Dr Aram Ghaemmaghami, Research Associate, University of Portsmouth said: “It is possible that this need for a heightened police presence is motivated by the general anxiety created by the pandemic. Many respondents viewed a visual police presence as reassuring, with statements such as “visibility leads to feelings of security” being commonly made by respondents. Eleven percent of open-ended responses directly referenced their anxiety about the ability of the public to keep to the restrictions and how they viewed the police's role in managing that – with respondents reporting that they felt the police were being “too lenient” when policing restrictions.”
As we tentatively step out of the latest lockdown and the vaccination programme continues to be rolled out, we need to gain a better understanding of the longer term implications caused by the pandemic and the rapidly changing policy environment it has created
Dr Sarah Charman, Reader in Criminology
Lockdown fatigue is cited as another possible reason the public desire stronger policing, where they have become “tired of having to self-police.” There were hundreds of comments made that advocated for much stricter enforcement – where “the kid gloves should be put away and boots should be used.”

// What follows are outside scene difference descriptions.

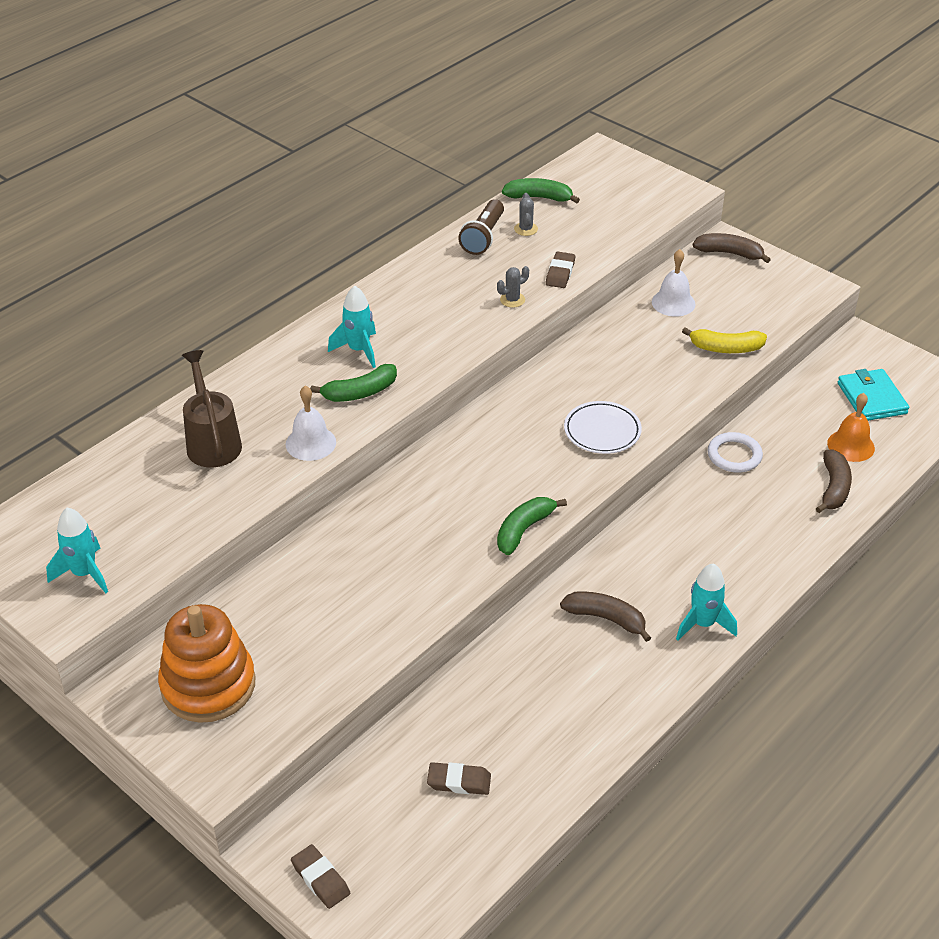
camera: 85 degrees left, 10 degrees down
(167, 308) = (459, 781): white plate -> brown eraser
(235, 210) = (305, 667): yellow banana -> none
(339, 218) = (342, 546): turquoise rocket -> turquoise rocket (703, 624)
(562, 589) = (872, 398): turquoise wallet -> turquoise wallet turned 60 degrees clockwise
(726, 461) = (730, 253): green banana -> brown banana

Dr. Ghaemmaghami explains: “As alarming as some of these statements may seem in isolation, it is important to note that 20% of responses did illustrate an empathy towards the police and the “impossible job” they have been given in terms of policing the pandemic, illustrating an understanding that the “guidelines around enforcing lockdown were not clear to the police.” This would suggest that the police still possess the cultural capital needed to pursue more traditional methods of policing that focus on de-escalation, such as the use of the four E’s - Engage, Explain, Encourage, Enforce.”
Dr Charman says: “It appears that the pandemic has changed the way the public view the application of policing powers, requesting stronger enforcement instead of engagement strategies. As we tentatively step out of the latest lockdown and the vaccination programme continues to be rolled out, we need to gain a better understanding of the longer term implications caused by the pandemic and the rapidly changing policy environment it has created.”